Attendance and discipline are taking a hit in city schools because many parents and students have misunderstood the bar on detention and corporal punishment under the Right to Education Act, Delhi’s education minister Arvinder Singh Lovely said on Tuesday.
Lack of clarity on the RTE Act has so far forced teachers to avoid taking action against students, Lovely said at a meeting of the Central Advisory Board on Education (CABE), India’s apex advisory body on education. “I request the Centre to issue a clarification, explaining the intention behind these clauses.”
Union human resource development minister Kapil Sibal, who chaired the meeting, advised Lovely to meet school administrators and explain to them the intentions behind the Act.
Sections 16 and 17 of the Act not only ban schools from holding back students with poor academic record till class VIII, but also punish teachers who mete out physical punishment or mental harassment to students.
These sections are aimed at reducing the stress involved in learning at schools and at eliminating the fear of the teacher. But Lovely’s comments represent concerns that several teachers and administrators have also raised.

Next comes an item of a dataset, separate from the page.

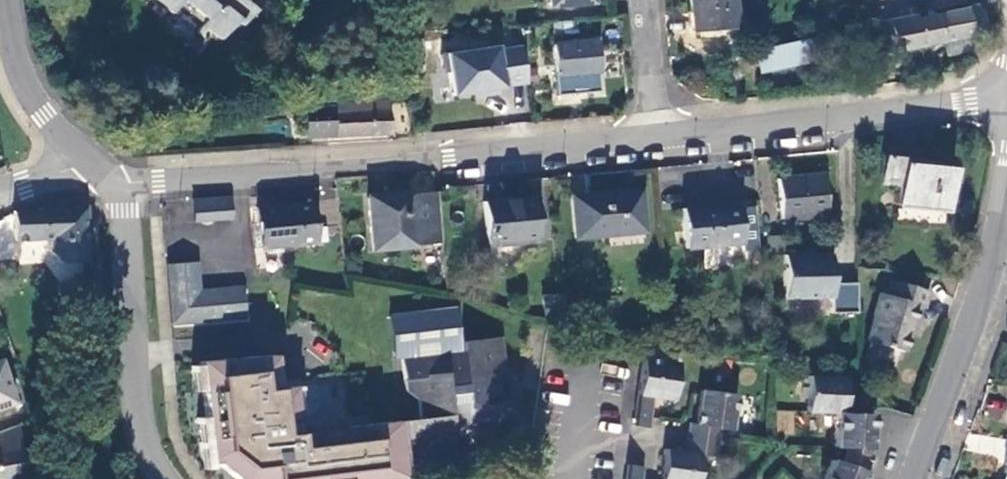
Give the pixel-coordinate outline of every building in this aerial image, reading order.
[(258,0),(153,0),(169,13),(175,6),(198,24),(192,31),(197,35),(203,28),(218,39),(233,21),(238,25),(258,0)] [(734,0),(690,0),(693,32),(736,28),(734,0)] [(918,18),(917,13),(875,22),(882,54),(897,51),(898,53),(975,35),(974,31),(988,27),(983,11),(971,14),(970,7),(918,18)] [(529,26),(520,28),(522,39),(531,37),(529,26)] [(809,39),(758,50),(765,68),(814,57),(809,39)] [(597,40),(553,44),(558,95),(600,90),(597,40)] [(498,47),(441,56),(444,75),(449,74),(453,97),(480,92),(481,98),(498,95),(497,90),(505,88),(504,86),(527,82),(521,47),(498,51),(498,47)] [(392,134),(388,100),(335,105),(334,106),(305,108),(307,138),(392,134)] [(397,131),(407,129),(401,104),(391,106),(397,131)] [(947,212),(951,169),(916,166),(916,165),(902,164),(902,160),(881,157),(878,187),(898,188),(896,207),(947,212)] [(823,176),(777,180),(780,221),(828,216),(823,176)] [(640,191),(570,197),(574,238),(644,232),(640,191)] [(417,245),(441,244),(436,194),(412,196),(412,193),(366,197),(372,251),(417,248),(417,245)] [(533,197),(482,202),(487,246),(538,242),(533,197)] [(192,201),(194,222),(230,219),(229,198),(192,201)] [(310,202),(255,207),(257,222),(260,249),(260,250),(328,244),(326,227),(314,228),(310,202)] [(739,209),(738,204),(681,210),(684,248),(742,244),(739,209)] [(754,207),(739,209),(742,244),(743,250),(757,249),(754,207)] [(85,209),(39,209),(39,211),(13,213),(13,239),(50,238),(52,255),(61,266),(86,263),(85,209)] [(252,249),(260,249),(257,222),(250,224),(252,249)] [(832,255),(783,255),(784,296),(831,296),(831,312),(857,312),(857,283),(832,283),(832,255)] [(201,321),(198,291),(195,261),(166,264),(171,324),(201,321)] [(929,293),(891,281),(886,296),(880,295),(873,316),(875,316),(867,342),(903,353),(911,324),(913,325),(919,308),(924,309),(929,293)] [(243,287),(198,291),(201,321),(245,317),(243,287)] [(542,296),(544,318),(547,319),(565,324),(562,295),(542,296)] [(501,337),(460,342),(461,352),(401,359),(405,392),(416,391),(417,403),(420,420),(399,422),(403,453),(427,450),(454,446),(452,438),(462,437),(512,430),(508,402),(499,403),(496,376),(504,363),(501,337)] [(274,356),(198,362),(199,365),(202,391),(205,418),(210,463),(216,463),(237,478),(396,478),(406,478),(403,453),(399,422),(399,421),(350,427),(350,431),(298,437),(297,433),(295,415),(292,387),(277,389),(274,356)] [(677,365),(643,359),(633,425),(647,428),(652,398),(672,401),(677,365)] [(0,365),(0,408),(13,404),(0,365)] [(202,391),(199,365),(190,367),(193,392),(202,391)] [(832,448),(844,448),(839,464),(829,461),(823,478),(862,478),(864,474),(863,474),(866,462),(868,451),(870,449),(872,414),(843,411),(845,379),(809,376),(806,411),(835,415),(832,448)] [(302,414),(298,386),(292,387),(295,415),(302,414)] [(698,393),(692,429),(686,428),(681,454),(664,451),(659,478),(695,478),(699,456),(714,458),(718,432),(729,432),(735,398),(698,393)] [(798,411),(776,410),(776,434),(798,434),(798,411)] [(210,463),(205,418),(197,418),(202,469),(211,468),(210,463)] [(350,427),(297,433),(298,437),(350,431),(350,427)] [(20,436),(0,440),(0,478),(14,478),(26,477),(20,436)] [(455,459),(454,446),(427,450),(439,461),(455,459)] [(641,469),(627,465),(625,478),(640,478),(641,469)]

Teachers fear that any act of disciplining will be misunderstood by the student or his parents. But educationists, including experts like Vinod Raina who helped draft the law, argue that the concerns surrounding the Act are not unnatural in an education system tuned to using examinations and caning as tools. “The RTE Act, we must understand, is not about just increasing the number of schools.
It is about changing the paradigm in which education is delivered - from one where examinations and punishment are used to discipline students and make them study,” said Raina, who is also a CABE member.